A library for querying Avro data with Spark SQL.
This library requires Spark 1.2+
You can link against this library in your program at the following coordiates:
groupId: com.databricks.spark
artifactId: spark-avro_2.10
version: 0.1
The spark-avro jar file can also be added to a Spark using the --jars
command line option. For example, to include it when starting the spark shell:
$ bin/spark-shell --jars spark-avro_2.10-0.1.jar
Spark assembly has been built with Hive, including Datanucleus jars on classpath
Welcome to
____ __
/ __/__ ___ _____/ /__
_\ \/ _ \/ _ `/ __/ '_/
/___/ .__/\_,_/_/ /_/\_\ version 1.2.0
/_/
Using Scala version 2.10.4 (Java HotSpot(TM) 64-Bit Server VM, Java 1.7.0_45)
Type in expressions to have them evaluated.
Type :help for more information.
2014-10-30 13:21:11.442 java[4635:1903] Unable to load realm info from SCDynamicStore
Spark context available as sc.
These examples use an avro file available for download here:
$ wget https://github.com/databricks/spark-avro/raw/master/src/test/resources/episodes.avro
You can use the library by loading the implicits from com.databricks.spark.avro._
.
scala> import org.apache.spark.sql.SQLContext
scala> val sqlContext = new SQLContext(sc)
scala> import com.databricks.spark.avro._
scala> val episodes = sqlContext.avroFile("episodes.avro")
episodes: org.apache.spark.sql.SchemaRDD =
SchemaRDD[0] at RDD at SchemaRDD.scala:104
== Query Plan ==
== Physical Plan ==
PhysicalRDD [title#0,air_date#1,doctor#2], MappedRDD[2] at map at AvroRelation.scala:54
scala> import sqlContext._
import sqlContext._
scala> episodes.select('title').collect()
res0: Array[org.apache.spark.sql.Row] = Array([The Eleventh Hour], [The Doctor's Wife], [Horror of Fang Rock], [An Unearthly Child], [The Mysterious Planet], [Rose], [The Power of the Daleks], [Castrolava])
Avro data can be queried in pure SQL by registering the data as a temporary table.
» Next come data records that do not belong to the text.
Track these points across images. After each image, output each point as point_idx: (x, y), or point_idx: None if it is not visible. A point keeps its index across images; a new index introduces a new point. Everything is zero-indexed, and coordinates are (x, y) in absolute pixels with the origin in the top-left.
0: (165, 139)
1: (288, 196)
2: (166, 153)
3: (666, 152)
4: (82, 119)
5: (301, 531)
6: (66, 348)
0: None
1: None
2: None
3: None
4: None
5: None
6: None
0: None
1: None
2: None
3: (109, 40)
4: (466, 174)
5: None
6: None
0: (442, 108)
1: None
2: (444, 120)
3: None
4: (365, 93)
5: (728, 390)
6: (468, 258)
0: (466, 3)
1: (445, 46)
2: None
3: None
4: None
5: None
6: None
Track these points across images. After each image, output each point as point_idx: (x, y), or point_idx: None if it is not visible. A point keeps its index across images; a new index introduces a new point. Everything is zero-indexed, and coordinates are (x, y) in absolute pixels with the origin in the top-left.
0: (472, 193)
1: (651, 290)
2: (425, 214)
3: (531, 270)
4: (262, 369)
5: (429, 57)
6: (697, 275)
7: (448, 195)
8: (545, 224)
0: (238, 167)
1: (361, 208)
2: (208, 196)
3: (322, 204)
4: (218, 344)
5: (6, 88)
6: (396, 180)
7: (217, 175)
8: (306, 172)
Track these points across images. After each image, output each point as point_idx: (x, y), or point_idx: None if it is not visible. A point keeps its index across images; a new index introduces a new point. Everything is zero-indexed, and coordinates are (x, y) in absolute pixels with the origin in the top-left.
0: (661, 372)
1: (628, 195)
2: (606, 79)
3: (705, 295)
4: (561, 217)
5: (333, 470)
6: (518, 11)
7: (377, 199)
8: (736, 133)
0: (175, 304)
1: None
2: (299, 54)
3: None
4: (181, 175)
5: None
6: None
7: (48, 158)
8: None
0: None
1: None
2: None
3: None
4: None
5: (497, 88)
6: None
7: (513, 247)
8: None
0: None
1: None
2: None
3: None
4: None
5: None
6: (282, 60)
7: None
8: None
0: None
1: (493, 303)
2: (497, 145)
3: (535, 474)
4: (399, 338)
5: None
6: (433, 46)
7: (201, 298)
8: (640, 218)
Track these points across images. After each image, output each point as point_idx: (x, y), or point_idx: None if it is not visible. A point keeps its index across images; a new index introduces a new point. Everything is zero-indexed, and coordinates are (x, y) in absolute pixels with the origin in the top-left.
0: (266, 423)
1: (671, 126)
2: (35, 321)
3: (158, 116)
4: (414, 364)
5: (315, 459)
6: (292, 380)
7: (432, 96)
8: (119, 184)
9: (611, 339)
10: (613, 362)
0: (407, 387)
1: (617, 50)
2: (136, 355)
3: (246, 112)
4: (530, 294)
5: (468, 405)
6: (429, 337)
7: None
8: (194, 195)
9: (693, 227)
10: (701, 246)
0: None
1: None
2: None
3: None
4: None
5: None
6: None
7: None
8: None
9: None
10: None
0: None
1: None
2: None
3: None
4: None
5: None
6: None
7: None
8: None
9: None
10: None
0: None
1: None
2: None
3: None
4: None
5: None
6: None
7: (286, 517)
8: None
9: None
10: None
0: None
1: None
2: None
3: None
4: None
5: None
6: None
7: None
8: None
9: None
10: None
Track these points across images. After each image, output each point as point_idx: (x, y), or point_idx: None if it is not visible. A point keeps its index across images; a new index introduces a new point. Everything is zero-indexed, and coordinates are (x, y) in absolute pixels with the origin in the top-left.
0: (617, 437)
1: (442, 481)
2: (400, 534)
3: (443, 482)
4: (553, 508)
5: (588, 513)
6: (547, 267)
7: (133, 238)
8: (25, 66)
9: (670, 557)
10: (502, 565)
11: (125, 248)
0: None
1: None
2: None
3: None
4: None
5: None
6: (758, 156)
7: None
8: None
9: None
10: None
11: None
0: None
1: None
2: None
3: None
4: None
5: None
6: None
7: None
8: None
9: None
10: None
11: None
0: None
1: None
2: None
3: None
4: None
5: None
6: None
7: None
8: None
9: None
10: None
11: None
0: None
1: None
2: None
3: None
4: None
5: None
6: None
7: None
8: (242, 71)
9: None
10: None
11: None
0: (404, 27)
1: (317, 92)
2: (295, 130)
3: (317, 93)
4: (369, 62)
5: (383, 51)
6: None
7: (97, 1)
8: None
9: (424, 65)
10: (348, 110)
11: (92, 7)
CREATE TEMPORARY TABLE episodes
USING com.databricks.spark.avro
OPTIONS (path "episodes.avro")
Avro files can be read using static functions in AvroUtils.
import com.databricks.spark.avro.AvroUtils;
JavaSchemaRDD episodes = AvroUtils.avroFile(sqlContext, "episodes.avro");
This library is built with SBT, which is automatically downloaded by the included shell script. To build a JAR file simply run sbt/sbt package
from the project root.